L’obligation pour Marc St-Pierre de restituer les montants qu’il a reçus à titre de dividendes en capital a pris naissance seulement lors du jugement et est devenue exécutoire dans les 30 jours de la date du jugement sans avoir d’effet rétroactif. La restitution n’était naturellement pas possible avant la date du jugement [de la Cour supérieure].

[35]  Ayant d’abord conclut que l’appelant ne pouvait restituer les montants en cause avant que ne soit rendu le jugement de la Cour supérieure, le juge de la CCI conclut néanmoins plus loin, au paragraphe 59 de ses motifs, que « l’appelant s’est endetté envers la [Société] en raison d’un enrichissement sans cause ou injustifié correspondant aux montants qu’il a reçus de la [Société] ».

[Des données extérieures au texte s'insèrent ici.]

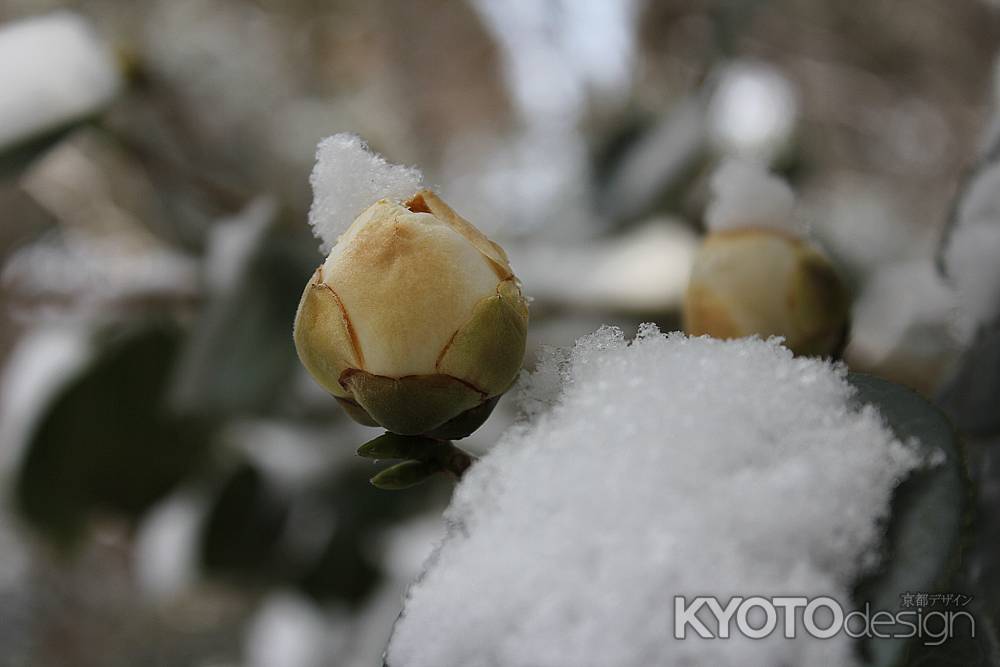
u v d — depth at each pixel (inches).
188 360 16.0
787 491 4.6
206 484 20.1
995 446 6.9
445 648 4.6
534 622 4.5
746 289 6.6
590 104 31.2
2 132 16.3
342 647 18.8
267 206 16.2
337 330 5.2
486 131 40.6
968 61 39.3
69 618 35.8
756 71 23.0
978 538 6.1
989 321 7.6
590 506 4.7
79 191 24.9
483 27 38.8
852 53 41.6
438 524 19.3
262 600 21.0
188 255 19.2
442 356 5.2
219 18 33.1
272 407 17.3
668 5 31.6
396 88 37.9
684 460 4.8
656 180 20.9
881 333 17.6
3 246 29.1
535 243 22.5
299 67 34.2
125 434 19.3
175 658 33.2
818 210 25.0
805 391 5.0
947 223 7.8
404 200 5.5
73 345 19.2
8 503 19.5
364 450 5.5
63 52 17.3
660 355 5.2
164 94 19.4
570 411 5.1
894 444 4.8
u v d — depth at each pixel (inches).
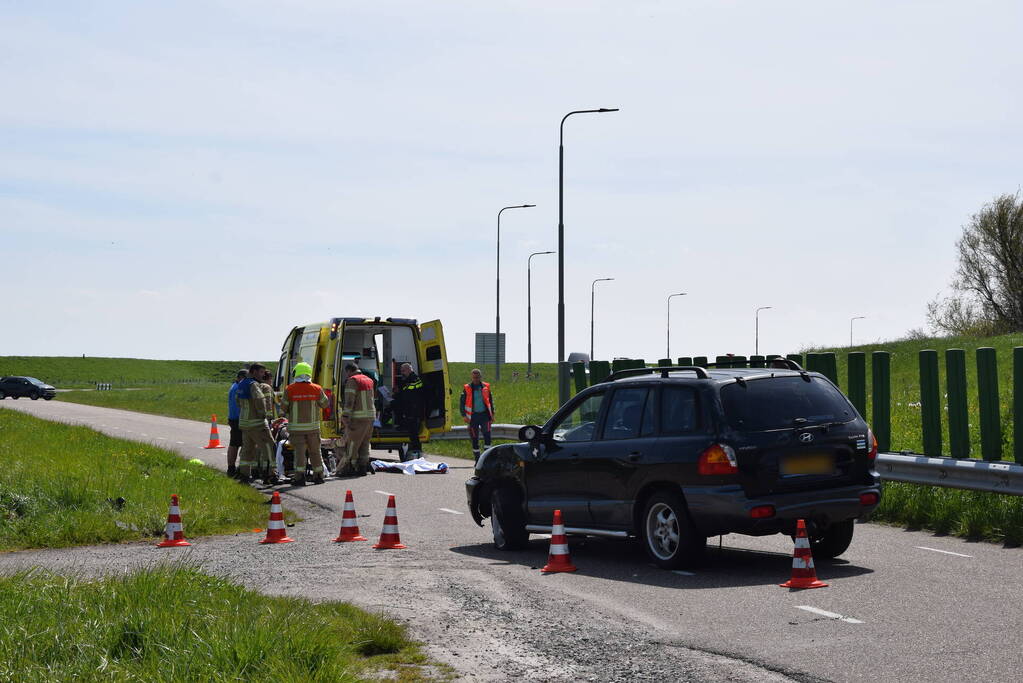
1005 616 341.7
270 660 265.6
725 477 427.5
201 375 6338.6
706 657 297.6
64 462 835.4
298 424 868.0
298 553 515.8
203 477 816.3
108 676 257.0
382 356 1089.4
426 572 453.1
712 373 458.9
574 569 453.4
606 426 484.7
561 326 1175.6
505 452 529.0
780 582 412.5
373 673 285.4
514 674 284.4
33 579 376.8
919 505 572.7
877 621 338.0
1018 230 2534.5
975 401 1064.2
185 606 324.5
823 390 457.7
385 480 890.1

[36]  Or, ces deux conclusions du juge de la CCI sont, avec égards, incompatibles, voire contradictoires. En effet, si la restitution n’était pas possible avant la date du jugement déclaratoire de la Cour supérieure, il s’ensuit forcément qu’il n’y avait alors aucune dette, en l’occurrence aucun enrichissement sans cause, avant cette date. L’appelant ne pouvait être à la fois endetté envers la Société et incapable juridiquement de lui rembourser cette dette. De fait, en annulant la résolution du 2 février 2008, le jugement de la Cour supérieure a pour effet de remettre les parties dans la situation où elles se trouvaient avant l’adoption de cette résolution, c’est-à-dire avant le versement des montants en cause.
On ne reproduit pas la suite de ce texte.